Instantly, Baker slipped from her history nerd mode back into her chirpy student council mode. “Yeah, it’s all taken care of, Mr. Carter!” she said, all cheerful. “Thank you so much for letting Evan take me out there.”

“You going to the party now, Evan?”

I looked at Baker, and she looked like she wanted me to come, so I just lied. Told her I would. My dad looked pleased and slipped back inside.

“I need to shower and change my shirt quick,” I said.

“Me too.” She laughed at how dirty she was. Desperate to get away from her, I told her I’d meet her at Jim’s and then went into the house. Where my dad was putting on his shoes and smoothing his non-hair.

“I’m going over to the Tonneson’s to play some poker,” he said.

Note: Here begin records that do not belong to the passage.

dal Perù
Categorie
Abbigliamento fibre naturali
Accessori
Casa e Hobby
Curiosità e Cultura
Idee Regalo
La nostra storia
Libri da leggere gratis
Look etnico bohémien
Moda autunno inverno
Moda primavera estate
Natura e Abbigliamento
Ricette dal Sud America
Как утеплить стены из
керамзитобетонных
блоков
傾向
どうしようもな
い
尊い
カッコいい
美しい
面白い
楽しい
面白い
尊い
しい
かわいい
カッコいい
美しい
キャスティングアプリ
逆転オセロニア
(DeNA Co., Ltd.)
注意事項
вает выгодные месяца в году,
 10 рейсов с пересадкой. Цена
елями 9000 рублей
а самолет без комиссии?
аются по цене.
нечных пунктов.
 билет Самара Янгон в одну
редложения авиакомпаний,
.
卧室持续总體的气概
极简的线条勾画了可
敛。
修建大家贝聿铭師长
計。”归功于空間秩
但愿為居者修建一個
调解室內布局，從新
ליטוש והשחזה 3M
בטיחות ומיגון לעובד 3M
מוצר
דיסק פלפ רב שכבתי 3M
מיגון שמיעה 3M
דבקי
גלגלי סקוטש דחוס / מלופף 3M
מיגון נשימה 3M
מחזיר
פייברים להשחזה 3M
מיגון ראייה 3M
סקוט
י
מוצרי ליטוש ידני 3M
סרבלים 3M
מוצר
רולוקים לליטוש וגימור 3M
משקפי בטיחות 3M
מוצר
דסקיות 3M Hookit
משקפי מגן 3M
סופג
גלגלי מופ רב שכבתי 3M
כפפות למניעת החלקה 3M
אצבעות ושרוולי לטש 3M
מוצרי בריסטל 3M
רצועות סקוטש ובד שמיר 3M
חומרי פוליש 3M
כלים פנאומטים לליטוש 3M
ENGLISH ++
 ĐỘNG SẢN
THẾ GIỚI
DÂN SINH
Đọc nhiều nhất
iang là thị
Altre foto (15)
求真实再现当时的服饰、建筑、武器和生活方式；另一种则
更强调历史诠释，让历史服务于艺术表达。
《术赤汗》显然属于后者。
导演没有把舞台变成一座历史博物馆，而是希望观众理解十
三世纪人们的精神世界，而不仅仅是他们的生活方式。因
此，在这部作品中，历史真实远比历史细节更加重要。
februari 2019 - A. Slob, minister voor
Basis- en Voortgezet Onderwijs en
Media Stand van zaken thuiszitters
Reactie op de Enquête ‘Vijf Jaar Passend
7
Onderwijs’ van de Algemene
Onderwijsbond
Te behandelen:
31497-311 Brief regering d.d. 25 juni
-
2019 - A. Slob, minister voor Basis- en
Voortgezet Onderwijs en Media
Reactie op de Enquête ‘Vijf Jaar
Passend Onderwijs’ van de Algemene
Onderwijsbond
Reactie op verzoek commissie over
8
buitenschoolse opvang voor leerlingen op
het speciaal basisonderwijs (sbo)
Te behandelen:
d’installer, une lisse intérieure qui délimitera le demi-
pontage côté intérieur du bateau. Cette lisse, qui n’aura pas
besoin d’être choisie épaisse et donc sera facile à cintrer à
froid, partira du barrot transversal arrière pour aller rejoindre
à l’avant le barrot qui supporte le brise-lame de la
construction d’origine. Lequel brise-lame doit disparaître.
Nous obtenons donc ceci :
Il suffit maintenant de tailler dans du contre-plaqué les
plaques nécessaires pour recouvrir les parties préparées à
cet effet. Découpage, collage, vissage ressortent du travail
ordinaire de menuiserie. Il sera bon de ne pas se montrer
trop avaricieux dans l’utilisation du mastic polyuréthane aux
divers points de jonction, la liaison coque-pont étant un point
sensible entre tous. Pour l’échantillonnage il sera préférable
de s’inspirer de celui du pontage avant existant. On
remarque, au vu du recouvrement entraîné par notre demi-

“Cool,” I said. My father would probably kill them all in poker, since he could count cards and do all sorts of unfair calculations. I never played poker with him for this reason.

“I kind of overdid it last night, so I won’t be late,” he said.

“But you go and enjoy yourself.”

“All right.”

“They seem like nice kids, don’t they?”

“Yeah, they’re nice,” I said, kicking off my flip-flops. I took off my shirt, which was bloody and gross, and my father flinched away from me, as if seeing my scar hurt him—the exact effect I was hoping for.

“I’m gonna just hop in the shower,” I said.

“Sounds good.” His eyes widened, like he couldn’t believe Dr. Penny had already fixed my shower aversion. Acting as natural as I could, I went into the bathroom and turned on the shower. I watched a big black spider silently struggle as it washed down the drain, and then I sat on the toilet and watched the steam billow around the shower curtain for I don’t know how long. I sat there until I couldn’t stand how much energy I was wasting, and when I came out, my father was gone.